** Quoted passage **
☆ ☆ ☆ ☆ ☆
Filed Under:  OpEd, Opinion

Wake up and rise up

21st November 2016   ·   0 Comments

By Edmund W. Lewis
Editor

It’s always good to know where you stand with people.

I thought about that after reading about the racist, venom-laced post on social media made by a West Virginia workforce development director about First Lady Michelle Obama.

In the post, Clay County (West Virginia) Development Corp. director Pamela Ramsey Taylor described First Lady Michelle Obama as an “Ape in heels.”

Clay Mayor Beverly Whaling, another white woman, did not hesitate to co-sign the racist post, telling Taylor, “You just made my day, Pam.”

As I reflected on the posts, I could only shake my head and think about how both of these women likely consider themselves to be classy and Christian in a nation where both of those concepts have become convoluted and difficult for some to grasp.

While they certainly have the right to say and think whatever they want to say and think on their own time, they certainly don’t have the right to do so while serving as public officials and should not be trusted to treat anyone who is not white with respect and fairness given their demonstrated inability to see people of color as human.

The post, first reported by WSAZ-TV, was reportedly shared hundreds of times on social media before it was deleted.

The Facebook pages of Taylor and Whaling couldn’t be found Monday, The Associated Press reported.
☆ ☆ ☆ ☆ ☆
** Task description **
Can you write out the op-ed word for word, everything from "21st November 2016" down to "Lady Michelle Obama."? The lines after this point aren't needed for any of the work here.

** Information **
☆ ☆ ☆ ☆ ☆
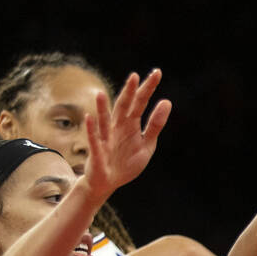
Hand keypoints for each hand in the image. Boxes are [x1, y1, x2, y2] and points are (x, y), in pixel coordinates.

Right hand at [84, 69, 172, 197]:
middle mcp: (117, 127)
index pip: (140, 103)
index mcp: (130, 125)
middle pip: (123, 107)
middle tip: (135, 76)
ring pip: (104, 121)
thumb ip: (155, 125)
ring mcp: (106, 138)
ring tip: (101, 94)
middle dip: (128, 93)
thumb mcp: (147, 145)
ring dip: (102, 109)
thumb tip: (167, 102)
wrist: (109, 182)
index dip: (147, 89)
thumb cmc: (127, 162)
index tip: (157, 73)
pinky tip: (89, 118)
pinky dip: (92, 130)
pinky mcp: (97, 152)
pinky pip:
☆ ☆ ☆ ☆ ☆
** Written response **
21st November 2016   ·   0 Comments

By Edmund W. Lewis
Editor

It’s always good to know where you stand with people.

I thought about that after reading about the racist, venom-laced post on social media made by a West Virginia workforce development director about First Lady Michelle Obama.